Well, I’m off to try and get a few more zzzz’s before the Monday morning monotony begins.

Ramblings – Day One

Church. 

I’m a church goer, on occasion. I like the idea of going to church – wholesome, traditional, Little House on the Prairie feel to it “Going to Church”.  I’ve visited a church twice – almost three times but on the first visit I was obviously under-dressed. This was the church I found myself in this morning.  I grew up, kinda, going to church – Southern Baptist. I swore I’d never attend another Southern Baptist Church and this morning … quite to my own shock, there I was in a Southern Baptist Church.  Men in their vested suits, even the little boys trolling around with their ties, vests, coats. Women in their modest dresses and skirts, looking every so lovely and being every so kind. Surreal almost. I felt as if I had stepped back in time.

The preacher’s sermon was needed – how Jesus has my back, for me to take heart, remain cheerful.  It took about four hymns, five prayers, a roll call of the upcoming events, tithe, and a social greet and meet before he got to that point. Please! Just give me the point! Get to the point. I woke up, showered, coffee’d up, put on a skirt for crying out loud to sit through forty five minutes of singing, handshaking, small talk to get to the point of “Jesus has my back” (my version, not the preacher’s words). 

Don’t get me wrong, I needed to know and hear that Jesus has my back. I’m sure He does but it just doesn’t feel like it most days. Mr. Preacher man made a point of that as well – life is hard, it sucks, it downright stinks (my words again) but take heart, Jesus is with us.  I agree, I know but I don’t like it – I really don’t like it.  

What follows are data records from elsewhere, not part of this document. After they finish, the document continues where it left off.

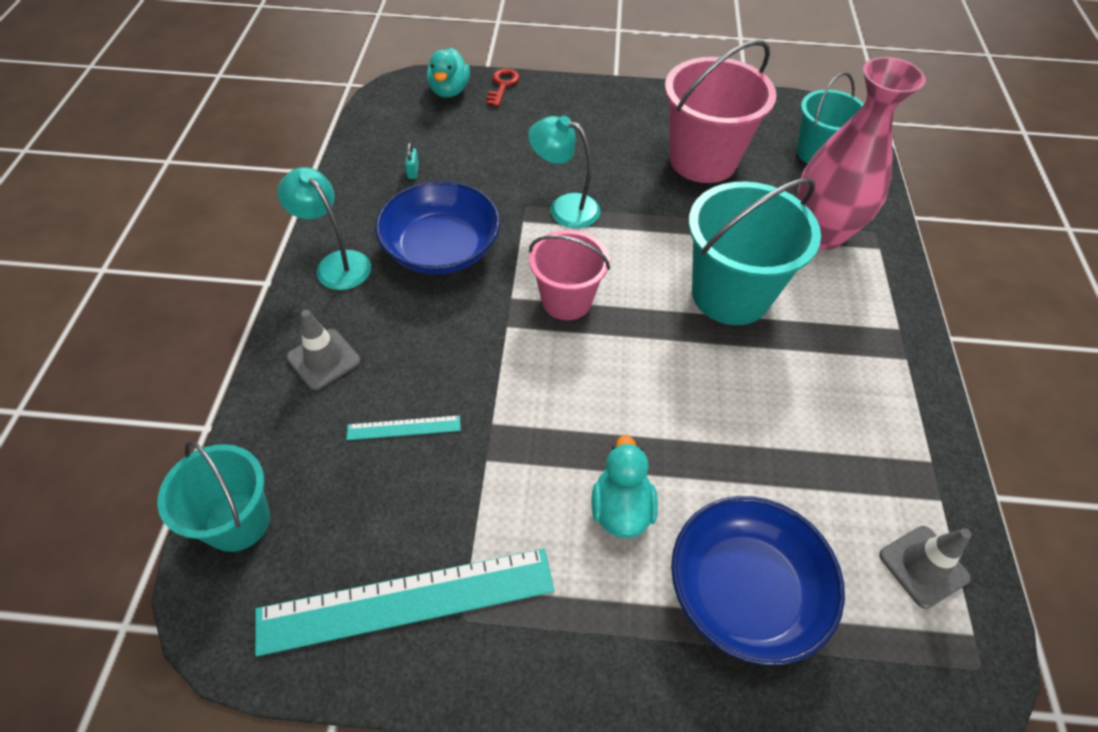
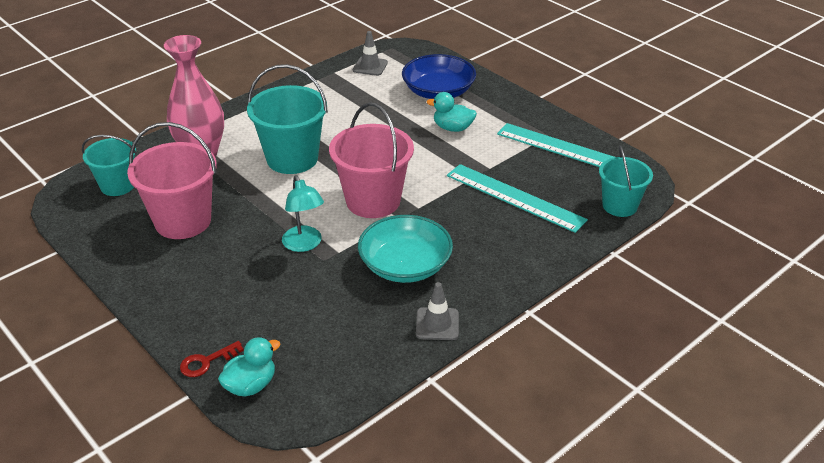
camera: 135 degrees left, 15 degrees down
turquoise lamp [277,167,371,290] -> none
grey traffic cone [287,310,361,390] -> grey traffic cone moved to [416,282,459,340]
turquoise ruler [347,415,461,440] -> turquoise ruler [447,164,588,233], size x2.25
blue bowl [375,181,500,274] -> turquoise bowl [358,215,453,283]
turquoise padlock [405,143,419,179] -> none
pink bucket [529,230,610,320] -> pink bucket [329,102,414,218], size x1.58
turquoise duck [591,435,658,538] -> turquoise duck turned 60 degrees clockwise [426,92,477,132]

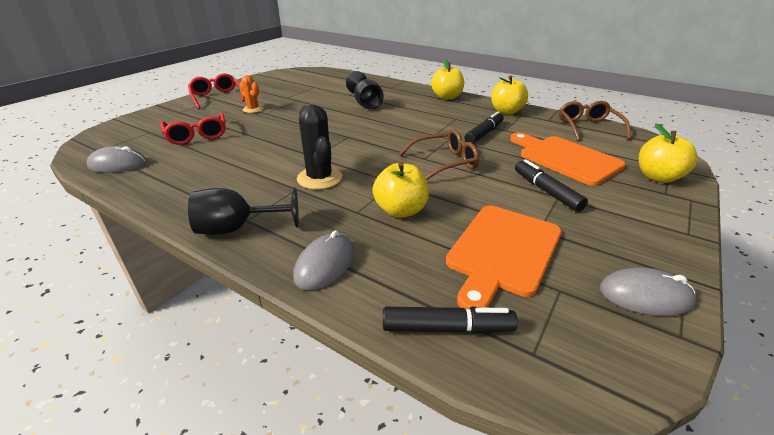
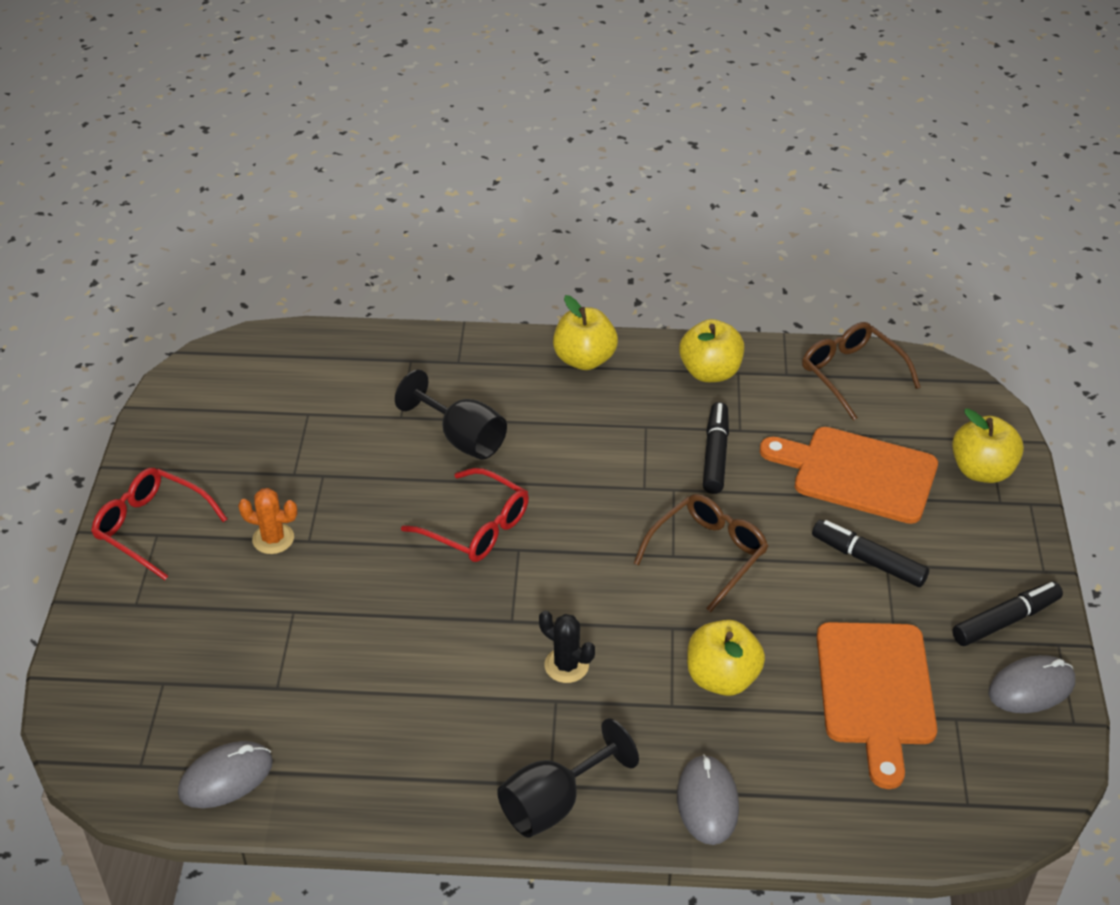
camera: 30 degrees left, 10 degrees up
red glasses [160,112,226,145] -> red glasses moved to [401,468,529,562]
black cactus [297,105,342,190] -> black cactus [539,611,595,683], size x0.62
black marker [383,306,518,334] -> black marker moved to [952,581,1063,646]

Life does suck and it doesn’t always feel heavenly – mainly because of the hum drum of life … Jesus has my back as I do the laundry I detest because my forty something husband is fine with me doing it and wearing dirty clothes. Yep, Jesus has my back. My thoughts did trail off to my Monday morning, corporate america job that I thoroughly enjoy just to have the reward of money magically appearing in my bank account on Friday to pay bills for stuff I could care less about. 

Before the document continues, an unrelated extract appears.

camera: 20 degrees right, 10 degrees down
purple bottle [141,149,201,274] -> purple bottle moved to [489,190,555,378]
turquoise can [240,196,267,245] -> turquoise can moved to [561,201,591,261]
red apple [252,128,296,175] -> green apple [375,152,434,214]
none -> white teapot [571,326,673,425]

Corporate job … does Jesus have my back there? I hope so, I definitely need it then more than laundry day. I need Jesus to have more than my back on Monday morning – He needs to have my mouth, my attitude, my eyeballs, all of me because if He doesn’t have my mouth – oh, how I’d love to go off on Mr. Moody Director who loves to show his attitude depending upon the audience.  If Jesus doesn’t have my attitude – oh, I’d go black crazy in the middle of the meeting telling everybody their place while jerking my neck and throwing things.  My eyeballs? Jesus needs to have those so I don’t roll them every time somebody says something and my inner me is screaming ‘seriously!?’.  Yep, Jesus needs to have more than my back.

Church vs the local bar.

I understand why some people use their local bar as their church.  I’m in with that crowd (not really, I don’t go to the local bar but now that I think about it…), only if it included God’s wisdom otherwise known as the bible. You are not judged in a bar – you are on the same field as everybody else. Everybody there knows you are hurting, life is hard, and they just are happy sitting sharing a drink with you while you vent, cry on their shoulder, or laugh about the simple madness of it all.  Oh, you will get hit on, you will get lied to, you will get the bill sometimes – but you know it, you expect it.  In church – you get hit on in a different way, you get lied to as well, and you get the bill subtly.

I wonder what Jesus thinks of our church? Would he come to the Southern Baptist Church I went to this morning? All dressed up? Vested suit? Shoes all spiffed and shined up? Or would He go to the local bar.

I think we both know the answer to that one.